Directions:
**a.** Name each distinct compass direction that the towing passage mentions, using its own wording.
**b.** In the listing, switch every "duckling" to "chick" in the lines from the one holding "The image size is (960, 540). What" through the end of the listing, inclusive, and give back only those lines with everything else unchanged.

Source extract:

The fog was so dense that the tugs could see no lights on the shore — neither the navigation lights on the west side of the river at Con Hook nor the flashlight on the buoy, marking a reef about 1,500 feet south of Con Hook. When McDonald believed he was opposite Con Hook, he changed his course from south by west to southwest. Such a change was necessary in order to take the tow around the bend in the river, which, below Con Hook, curved rather sharply to the southwest. If McDonald had estimated his position correctly, this change in course would have been exactly right as he made it. But he underestimated the distance he had run on his first course and changed to the southwest too late. As a result, the tow was forced to pass around a sharp bend in the river instead of taking a more gradual swing, and the Curry grounded in shallow water and sustained injuries.

The ebb tide running at about three knots an hour was bound to strike the starboard side of the long line of barges and to set the tow toward the easterly shore. So, unless the Tomkins kept far out in the stream, as it rounded the bend, and the helper tugs held up the rear, the tow would necessarily sag

Page 741

toward the east and be likely to sustain the very injuries which it suffered.

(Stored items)

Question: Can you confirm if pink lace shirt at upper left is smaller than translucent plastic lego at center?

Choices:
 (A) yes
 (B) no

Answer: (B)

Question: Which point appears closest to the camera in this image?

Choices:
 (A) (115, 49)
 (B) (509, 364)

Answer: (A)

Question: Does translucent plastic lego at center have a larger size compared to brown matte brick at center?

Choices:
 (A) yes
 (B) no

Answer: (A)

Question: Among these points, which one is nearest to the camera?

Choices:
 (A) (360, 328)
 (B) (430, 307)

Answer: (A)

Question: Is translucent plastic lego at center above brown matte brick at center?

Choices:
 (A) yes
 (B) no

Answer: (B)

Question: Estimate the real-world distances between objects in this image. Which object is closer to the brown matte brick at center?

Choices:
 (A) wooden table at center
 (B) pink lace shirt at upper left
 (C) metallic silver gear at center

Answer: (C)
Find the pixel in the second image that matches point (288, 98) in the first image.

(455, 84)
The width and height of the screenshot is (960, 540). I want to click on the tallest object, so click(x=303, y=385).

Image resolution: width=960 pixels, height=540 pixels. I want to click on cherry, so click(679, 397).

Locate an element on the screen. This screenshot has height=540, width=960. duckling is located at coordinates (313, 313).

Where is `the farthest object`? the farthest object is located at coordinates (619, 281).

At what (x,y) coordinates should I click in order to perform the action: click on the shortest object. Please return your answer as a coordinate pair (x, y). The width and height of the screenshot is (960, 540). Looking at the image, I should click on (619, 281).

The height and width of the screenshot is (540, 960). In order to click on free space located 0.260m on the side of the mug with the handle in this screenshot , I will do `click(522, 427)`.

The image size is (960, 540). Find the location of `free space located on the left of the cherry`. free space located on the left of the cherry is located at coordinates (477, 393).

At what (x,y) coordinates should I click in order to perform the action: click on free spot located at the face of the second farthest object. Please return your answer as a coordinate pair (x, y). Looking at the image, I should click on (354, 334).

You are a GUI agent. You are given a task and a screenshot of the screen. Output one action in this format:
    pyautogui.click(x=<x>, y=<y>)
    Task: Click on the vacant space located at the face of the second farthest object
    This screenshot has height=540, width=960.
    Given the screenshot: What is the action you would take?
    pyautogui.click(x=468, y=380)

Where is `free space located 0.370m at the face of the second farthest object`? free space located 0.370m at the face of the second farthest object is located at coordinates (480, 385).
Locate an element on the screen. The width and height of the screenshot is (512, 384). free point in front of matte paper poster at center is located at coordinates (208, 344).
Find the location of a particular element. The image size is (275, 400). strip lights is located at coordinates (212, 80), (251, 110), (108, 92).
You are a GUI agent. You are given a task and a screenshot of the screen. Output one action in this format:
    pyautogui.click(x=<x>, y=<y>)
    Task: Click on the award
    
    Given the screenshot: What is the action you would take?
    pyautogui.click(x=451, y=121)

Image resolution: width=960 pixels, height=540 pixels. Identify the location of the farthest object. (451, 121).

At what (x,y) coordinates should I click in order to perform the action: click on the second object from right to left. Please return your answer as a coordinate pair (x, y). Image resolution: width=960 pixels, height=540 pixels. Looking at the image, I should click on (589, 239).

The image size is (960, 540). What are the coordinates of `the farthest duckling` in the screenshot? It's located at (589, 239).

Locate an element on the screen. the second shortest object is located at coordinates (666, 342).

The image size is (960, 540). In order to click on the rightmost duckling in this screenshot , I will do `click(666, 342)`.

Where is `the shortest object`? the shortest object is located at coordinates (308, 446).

Correct answers:
**a.** west, south, south by west, southwest, easterly, east

**b.**
The image size is (960, 540). What are the coordinates of `the farthest chick` in the screenshot? It's located at (589, 239).

Locate an element on the screen. the second shortest object is located at coordinates (666, 342).

The image size is (960, 540). In order to click on the rightmost chick in this screenshot , I will do `click(666, 342)`.

Where is `the shortest object`? the shortest object is located at coordinates (308, 446).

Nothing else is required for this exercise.